▶ _Brief_:
Among the entries below, how many lines include "data"? Give the number alone.
Source records below:
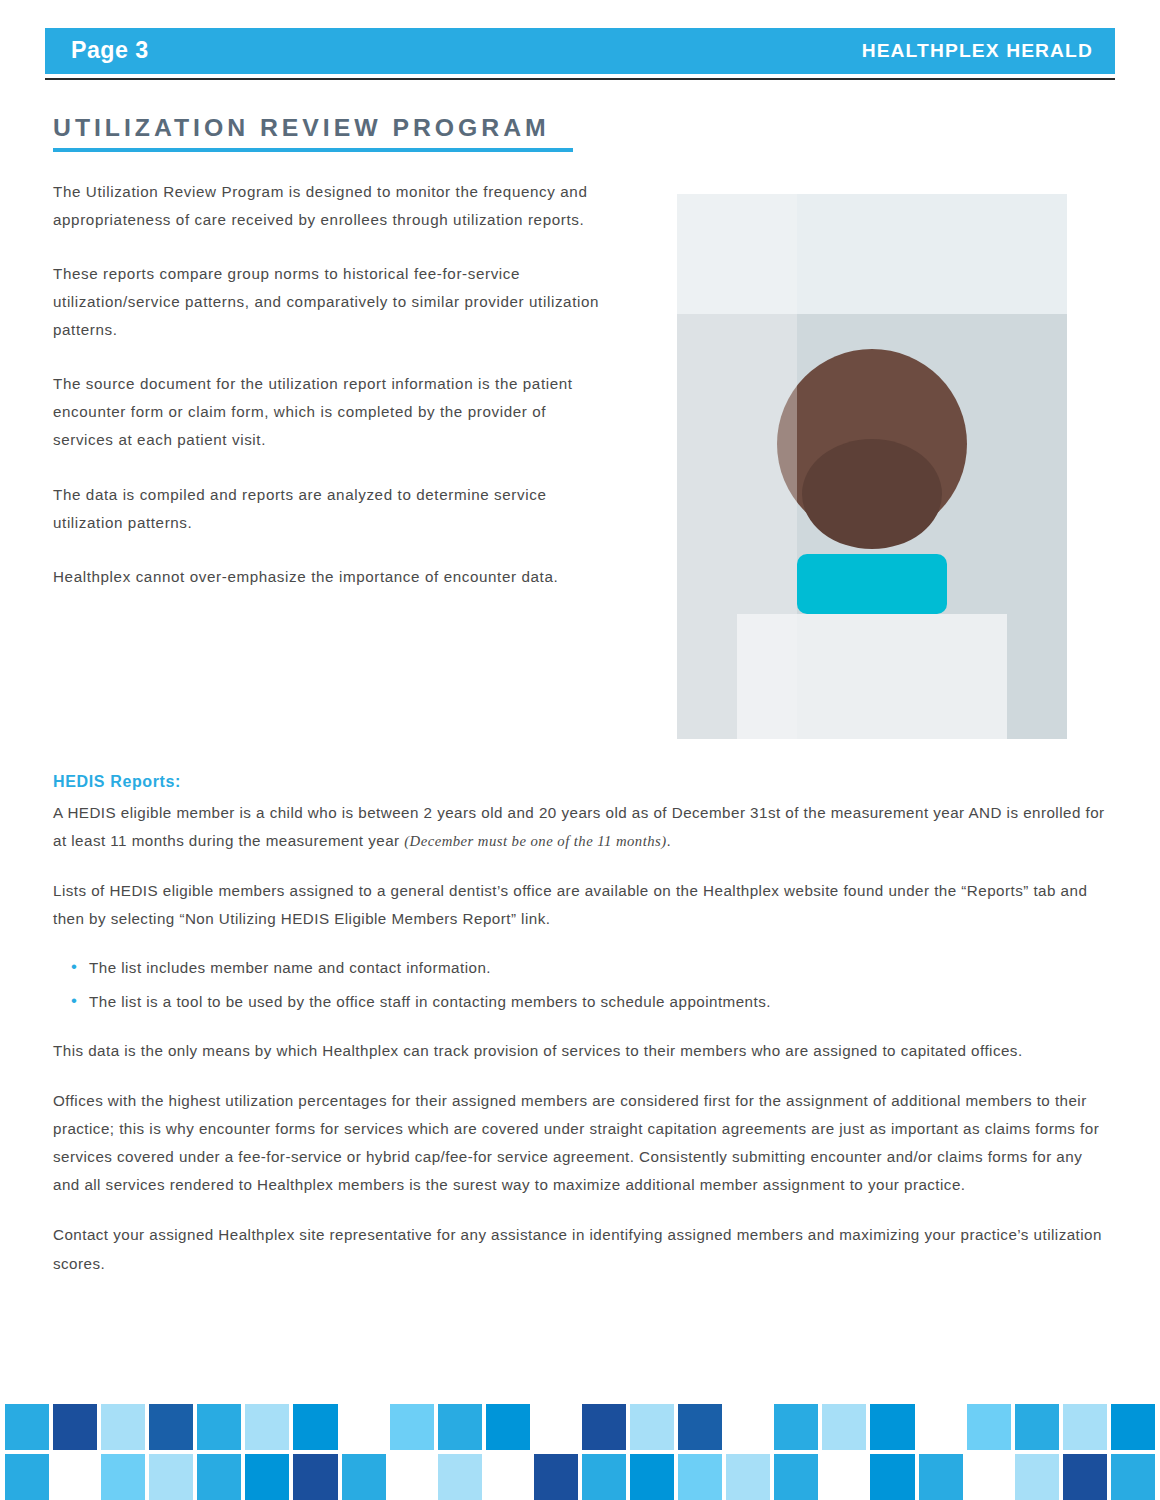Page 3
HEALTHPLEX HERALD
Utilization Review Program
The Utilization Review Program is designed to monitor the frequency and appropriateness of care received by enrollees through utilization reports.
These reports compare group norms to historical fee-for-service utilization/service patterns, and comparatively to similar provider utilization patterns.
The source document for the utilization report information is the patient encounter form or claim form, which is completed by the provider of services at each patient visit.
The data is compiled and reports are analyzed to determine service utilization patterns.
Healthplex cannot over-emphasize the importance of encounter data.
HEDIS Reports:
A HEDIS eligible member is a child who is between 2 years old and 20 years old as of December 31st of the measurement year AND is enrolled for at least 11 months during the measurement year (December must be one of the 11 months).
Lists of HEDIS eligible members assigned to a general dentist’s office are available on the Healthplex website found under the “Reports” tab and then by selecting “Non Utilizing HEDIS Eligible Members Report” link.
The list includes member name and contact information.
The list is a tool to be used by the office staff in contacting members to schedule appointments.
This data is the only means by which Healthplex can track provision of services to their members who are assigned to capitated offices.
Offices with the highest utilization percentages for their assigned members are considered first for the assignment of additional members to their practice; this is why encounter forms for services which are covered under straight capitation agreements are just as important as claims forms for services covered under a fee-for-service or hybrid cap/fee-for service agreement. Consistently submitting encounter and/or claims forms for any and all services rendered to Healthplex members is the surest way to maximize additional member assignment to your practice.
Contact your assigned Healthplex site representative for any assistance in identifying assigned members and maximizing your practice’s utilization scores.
End of Source records.
Source records below:
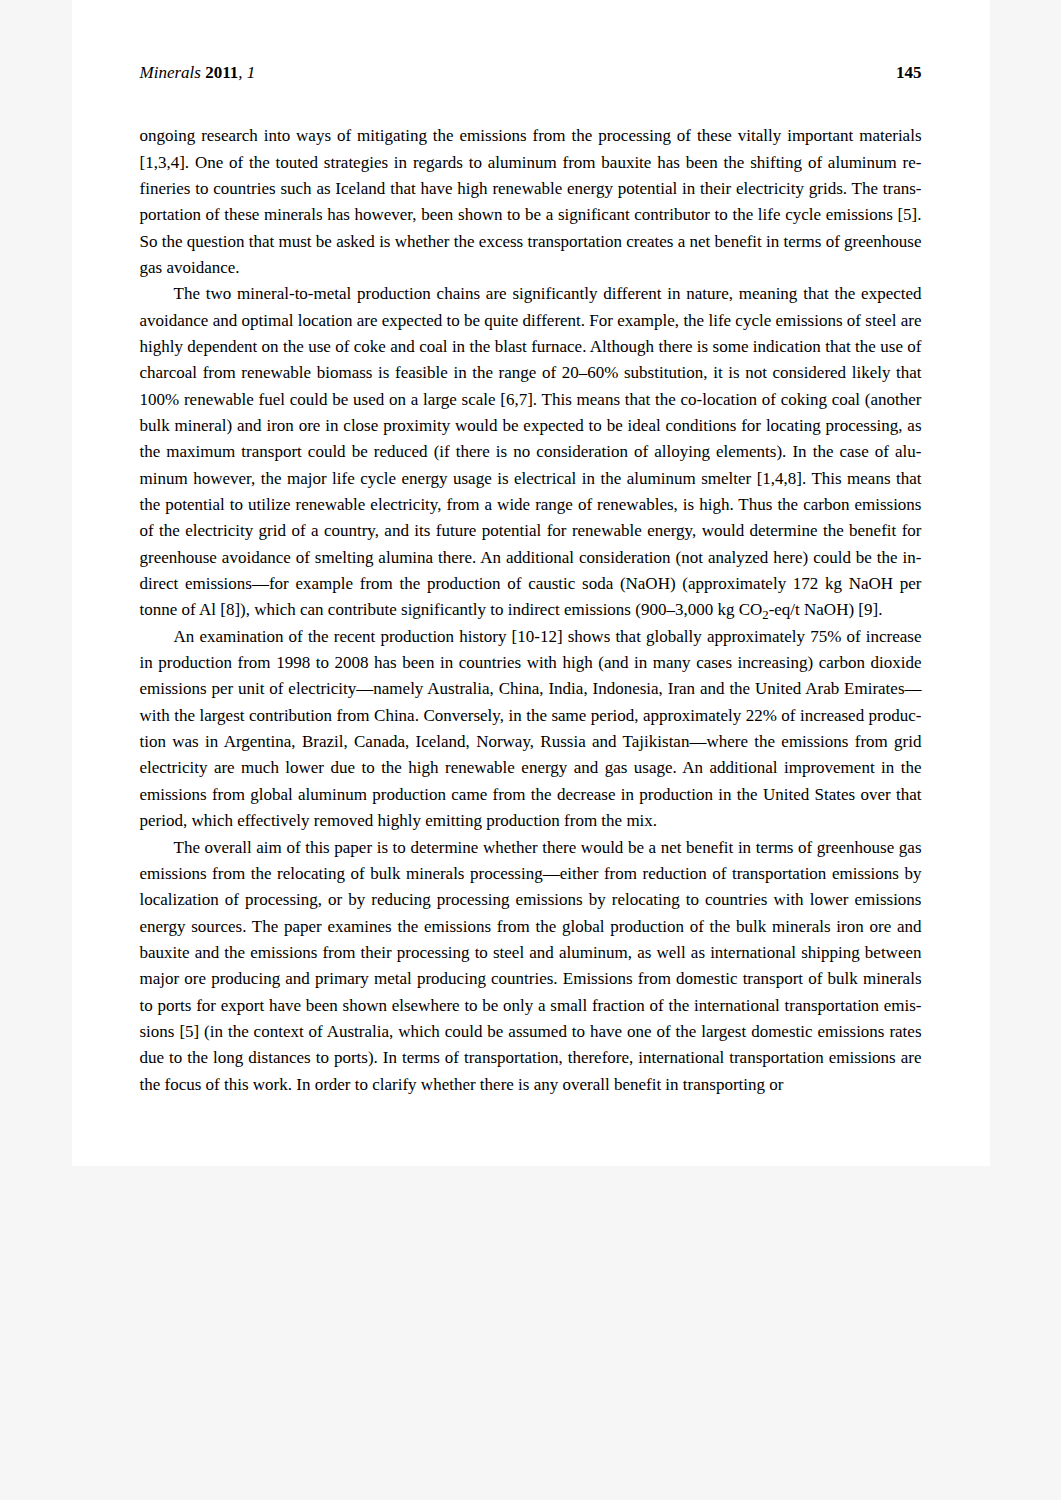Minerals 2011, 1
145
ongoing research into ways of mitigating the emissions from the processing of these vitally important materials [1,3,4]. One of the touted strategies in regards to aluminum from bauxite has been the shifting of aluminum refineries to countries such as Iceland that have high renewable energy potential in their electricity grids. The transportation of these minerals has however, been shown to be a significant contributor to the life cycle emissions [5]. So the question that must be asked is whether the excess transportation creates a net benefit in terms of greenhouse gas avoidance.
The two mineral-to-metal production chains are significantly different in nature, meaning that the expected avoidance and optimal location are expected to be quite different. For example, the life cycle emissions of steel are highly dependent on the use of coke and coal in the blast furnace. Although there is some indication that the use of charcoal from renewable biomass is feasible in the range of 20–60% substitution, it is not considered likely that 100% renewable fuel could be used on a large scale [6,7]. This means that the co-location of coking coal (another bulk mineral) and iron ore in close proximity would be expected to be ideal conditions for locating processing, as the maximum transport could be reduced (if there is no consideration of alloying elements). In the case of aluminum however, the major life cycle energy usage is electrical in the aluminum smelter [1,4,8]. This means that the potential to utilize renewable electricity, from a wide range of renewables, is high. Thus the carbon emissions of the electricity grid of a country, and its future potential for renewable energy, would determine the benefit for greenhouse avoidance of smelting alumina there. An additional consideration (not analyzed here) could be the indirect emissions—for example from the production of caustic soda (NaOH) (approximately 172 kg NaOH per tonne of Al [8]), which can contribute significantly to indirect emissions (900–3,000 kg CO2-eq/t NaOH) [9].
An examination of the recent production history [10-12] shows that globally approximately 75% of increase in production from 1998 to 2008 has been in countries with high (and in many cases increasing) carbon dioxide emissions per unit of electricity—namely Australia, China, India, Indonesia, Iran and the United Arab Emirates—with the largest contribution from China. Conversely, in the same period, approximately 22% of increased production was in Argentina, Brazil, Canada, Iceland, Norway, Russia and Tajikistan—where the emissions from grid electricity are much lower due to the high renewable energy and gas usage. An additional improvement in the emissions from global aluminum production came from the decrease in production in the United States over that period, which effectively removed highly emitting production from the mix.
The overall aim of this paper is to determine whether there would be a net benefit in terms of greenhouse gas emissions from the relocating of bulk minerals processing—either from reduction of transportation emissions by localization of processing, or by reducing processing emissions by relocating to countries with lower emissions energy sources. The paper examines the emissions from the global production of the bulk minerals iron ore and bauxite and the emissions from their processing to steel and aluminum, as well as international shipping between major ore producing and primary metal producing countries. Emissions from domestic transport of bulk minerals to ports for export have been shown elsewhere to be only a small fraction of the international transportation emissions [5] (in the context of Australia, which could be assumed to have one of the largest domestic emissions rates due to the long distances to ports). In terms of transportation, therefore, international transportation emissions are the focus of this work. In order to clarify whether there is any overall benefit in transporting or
End of Source records.
▶ _The completed task_:
3